OPINIÃO

A vida acaba na janela

Por Roberto Magalhães |
| Tempo de leitura: 2 min
O autor é professor de redação e autor de obras didáticas e ficcionais

Tenho 96 anos e adoro conversar. Sempre tive a língua solta, é uma coceira que não sei explicar. Meu marido tem 90, mas está velho demais. E o pior é que ele, agora, não quer mais conversar. Também não é assim, ele até que gostaria, mas está surdo como uma porta. Mesmo assim surdo, eu acho que ele devia conversar comigo. A gente sempre foi agarrado um no outro, parceiro de muita conversa fiada e até de gargalhada. Agora ele passa o dia inteiro olhando o céu e a vida que passa embaixo da janela.

Já esqueci até como é a voz dele. Gente, como eu posso aguentar uma vida assim? Só nós dois e as paredes, essa casa virou um cemitério antecipado. Eu compreendo o problema dele, mas ele não compreende o meu. Só quero conversar pô! Não faço questão que ele me escute, basta que ele me deixe falar. Se ele fosse compreensivo, mesmo não escutando nada, ficaria perto de mim quando eu estivesse falando com ele. Não fica. Logo que eu começo, ele, puto da vida, bate a porta e vai sentar no banco da praça. Lá tem um monte de velhinhos jogando baralho, dominó, contando lorotas, dizendo que ainda fazem o que já esqueceram como se faz.
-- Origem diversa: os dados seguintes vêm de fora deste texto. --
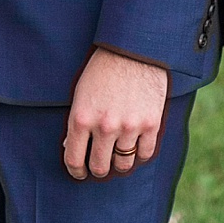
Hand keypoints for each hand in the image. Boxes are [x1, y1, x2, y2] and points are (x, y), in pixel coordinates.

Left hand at [62, 47, 169, 180]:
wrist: (133, 50)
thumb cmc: (102, 70)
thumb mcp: (81, 94)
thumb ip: (77, 123)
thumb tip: (72, 148)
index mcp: (82, 119)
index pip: (74, 160)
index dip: (76, 171)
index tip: (80, 173)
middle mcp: (105, 127)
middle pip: (100, 167)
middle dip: (98, 170)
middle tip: (100, 165)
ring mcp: (130, 127)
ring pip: (124, 164)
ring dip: (119, 164)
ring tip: (118, 156)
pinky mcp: (151, 124)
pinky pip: (145, 154)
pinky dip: (139, 155)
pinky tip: (135, 149)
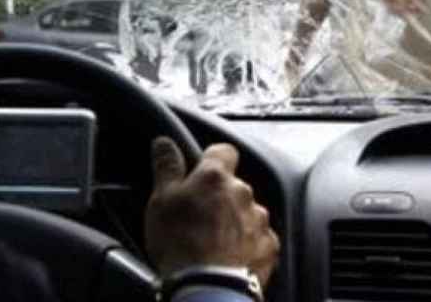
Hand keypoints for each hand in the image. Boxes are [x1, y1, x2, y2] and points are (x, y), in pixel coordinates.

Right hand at [145, 137, 279, 286]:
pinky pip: (259, 238)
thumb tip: (165, 142)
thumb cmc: (180, 243)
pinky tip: (229, 256)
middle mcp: (243, 193)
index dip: (213, 159)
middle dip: (221, 196)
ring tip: (213, 241)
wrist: (206, 287)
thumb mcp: (161, 200)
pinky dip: (247, 244)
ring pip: (247, 212)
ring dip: (234, 221)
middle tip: (199, 216)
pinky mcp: (269, 246)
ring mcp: (259, 220)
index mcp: (215, 177)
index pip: (224, 151)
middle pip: (234, 186)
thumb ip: (166, 167)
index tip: (201, 171)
Mas ninguém chega perto do meu velho e do banco dele não. Não sei se por respeito ou se porque, com jumento surdo, só mesmo um louco muito pirado, ia querer prosear. E eu como fico nessa história? Eu morro de fome de conversar. Minhas irmãs e minhas amigas morreram todas. Gente mais nova não tem a mínima paciência de o velho escutar. Vivo mendigando um dedinho de prosa aqui, outro ali. Os filhos aparecem de vez em quando, trazem um bolo e um monte de ordens bravas que a gente tem que ouvir e obedecer.

Nesse momento, eu invejo a surdez do meu velho na janela com os olhos perdidos na imensidão azul. O que será que ele tanto procura lá e não acha? Quando me aparece uma alma boa, eu me animo, mas logo vem a desculpa de estar atrasada e de que não que não pode mais ficar. Engraçado, essa gente tonta sempre me perguntando se eu não tenho medo da morte. Claro que não. A morte tem valor diferente pra cada um. Pra mim, a vida não vale muito não. A única coisa que eu tenho medo é de ficar maluca ou, como as pessoas dizem, demente da mente, e não poder mais conversar. Ai sim, vai ser o meu fim. Será? Vai nada! É só um modo de falar. Vou ter que arrumar um jeito de a vida me levar.

Vou pedir pro meu velho um cantinho na janela e, se ele deixar, vou ficar segurando a mão dele e, olhando com ele a imensidão do azul, até a nossa vidinha acabar.